I wouldn't say you're fsck'd when using both. Practically developers who use DVCS tools usually try to merge their changes (or send pull requests) against a central location (usually to a release branch in a release repository). There is some irony with developers who use DVCS but in the end stick with a centralized workflow, you can start to wonder if the Distributed approach really is better than Centralized.
There are some advantages with DVCS over a CVCS:
The notion of uniquely recognizable commits makes sending patches between peers painless. I.e. you make the patch as a commit, and share it with others developers who need it. Later when everyone wants to merge together, that particular commit is recognized and can be compared between branches, having less chance of merge conflict. Developers tend to send patches to each other by USB stick or e-mail regardless of versioning tool you use. Unfortunately in the CVCS case, version control will register the commits as seperate, failing to recognize that the changes are the same, leading to a higher chance of merge conflict.
You can have local experimental branches (cloned repositories can also be considered a branch) that you don't need to show to others. That means, breaking changes don't need to affect developers if you haven't pushed anything upstream. In a CVCS, when you still have a breaking change, you may have to work offline until you've fixed it and commit the changes by then. This approach effectively defeats the purpose of using versioning as a safety net but it is a necessary evil in CVCS.
In today's world, companies usually work with off-shore developers (or if even better they want to work from home).
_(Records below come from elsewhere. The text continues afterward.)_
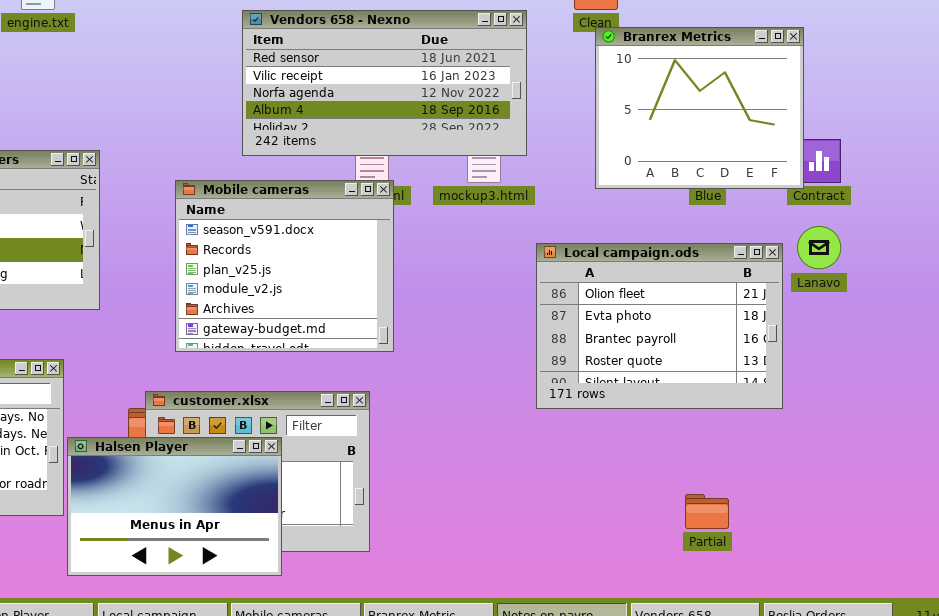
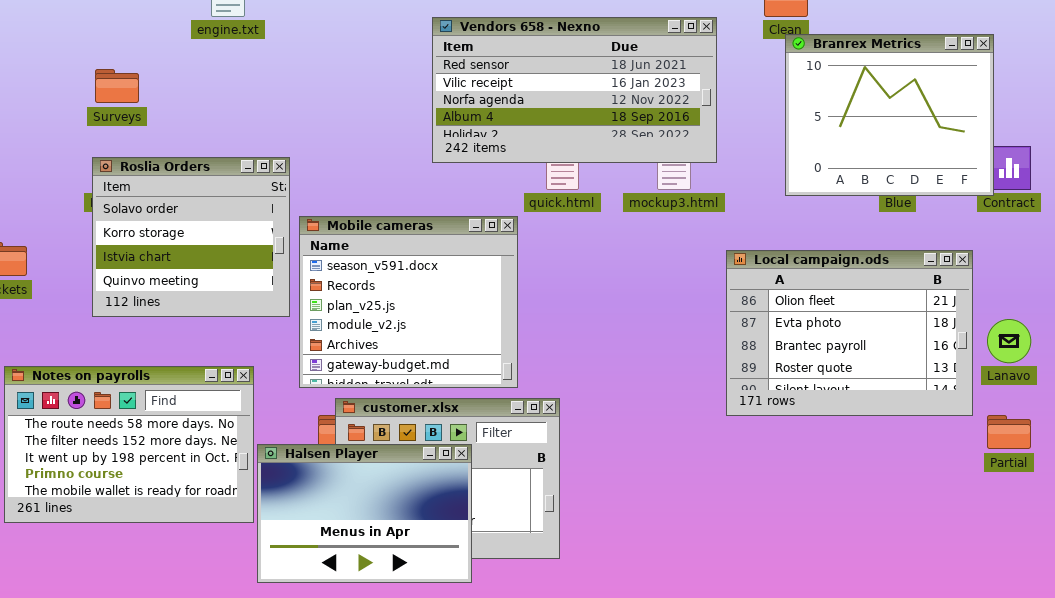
Mobile cameras: [175,180,394,352] -> [299,216,518,388], moved
Lanavo: [797,226,841,269] -> [987,319,1031,363], moved
Partial: [685,494,729,529] -> [987,415,1031,449], moved

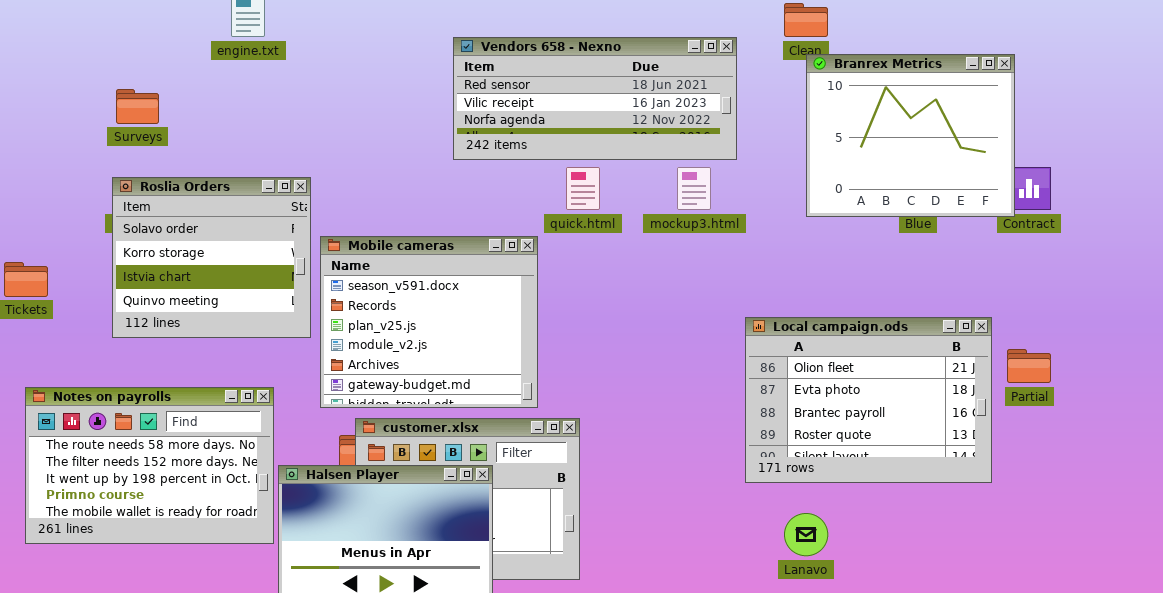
Vendors 658 - Nexno: [432,17,717,163] -> [453,37,737,160], resized
Local campaign.ods: [726,250,973,416] -> [745,317,992,483], moved
Lanavo: [987,319,1031,363] -> [784,513,828,556], moved
Partial: [987,415,1031,449] -> [1007,349,1051,383], moved

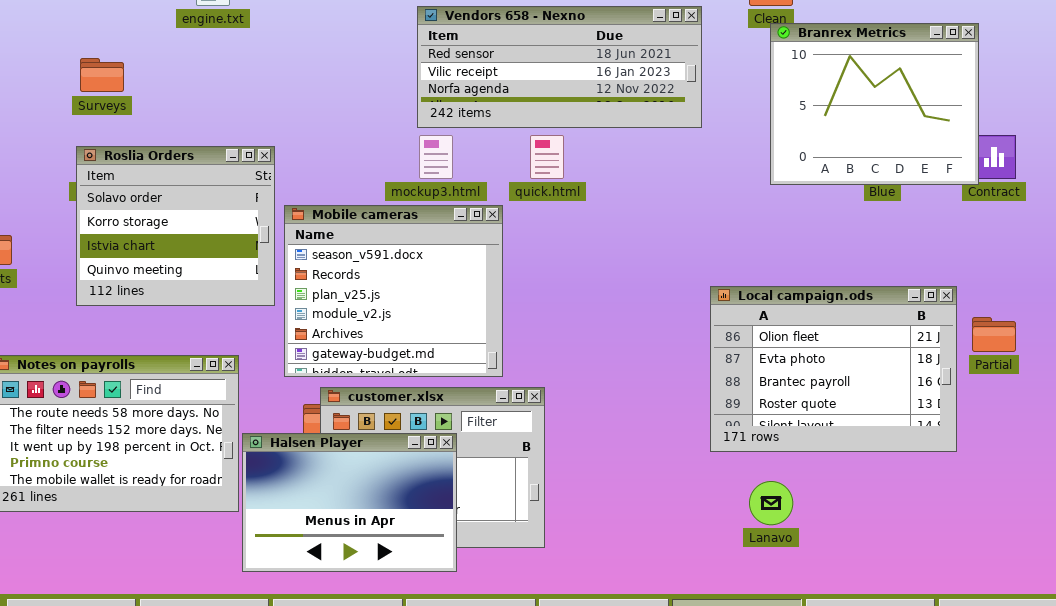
mockup3.html: [677,167,711,210] -> [419,135,453,179], moved

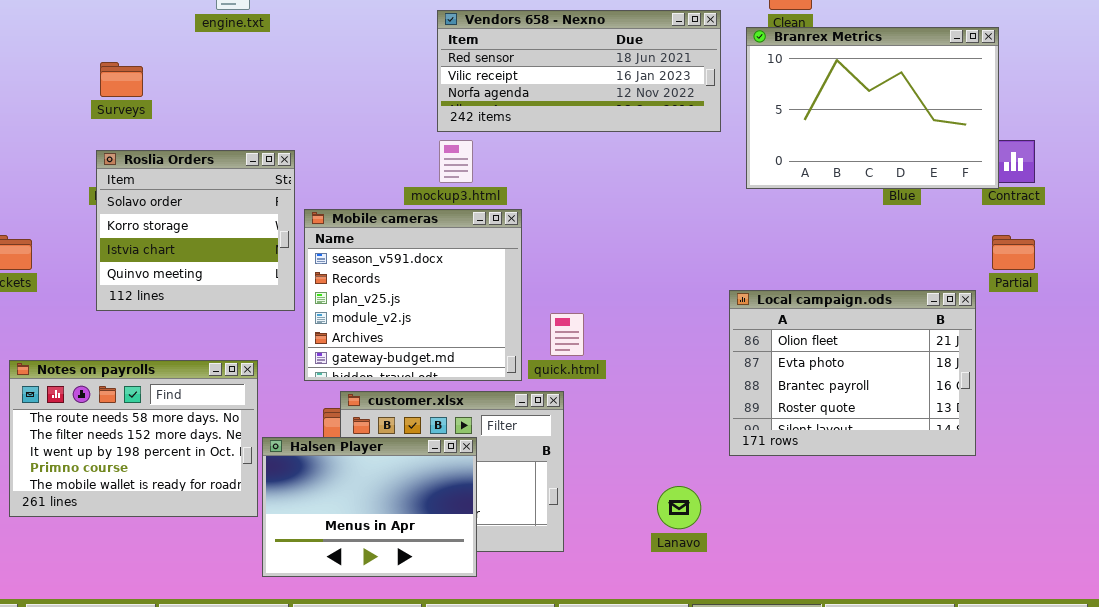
Branrex Metrics: [770,23,979,185] -> [746,27,999,189], resized
quick.html: [530,135,564,179] -> [550,313,584,356], moved
Partial: [972,317,1016,352] -> [992,235,1035,270], moved
Lanavo: [749,481,793,525] -> [657,486,701,529], moved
Having a DVCS helps these kind of projects out because it eliminates the need of a reliable network connection since everyone has their own repo.
…and some disadvantages that usually have workarounds:
Who has the latest revision? In a CVCS, the trunk usually has the latest revision, but in a DVCS it may not be plainly obvious. The workaround is using rules of conduct, that the developers in a project have to come to an agreement in which repo to merge their work against.
Pessimistic locks, i.e. a file is locked when making a check-out, are usually not possible because of concurrency that may happen between repositories in DVCS. The reason file locking exists in version control is because developers want to avoid merge conflicts. However, locking has the disadvantage of slowing development down as two developers can't work on same piece of code simultaneously as with a long transaction model and it isn't full proof warranty against merge conflicts. The only sane ways regardless of version control is to combat big merge conflicts is to have good code architecture (like low coupling high cohesion) and divide up your work tasks so that they have low impact on the code (which is easier said than done).
In proprietary projects it would be disastrous if the whole repository becomes publically available. Even more so if a disgruntled or malicious programmer gets hold of a cloned repository. Source code leakage is a severe pain for proprietary businesses. DVCS's makes this plain simple as you only need to clone the repository, while some CM systems (such as ClearCase) tries to restrict that access. However in my opinion, if you have an enough amount of dysfunctionality in your company culture then no version control in the world will help you against source code leakage.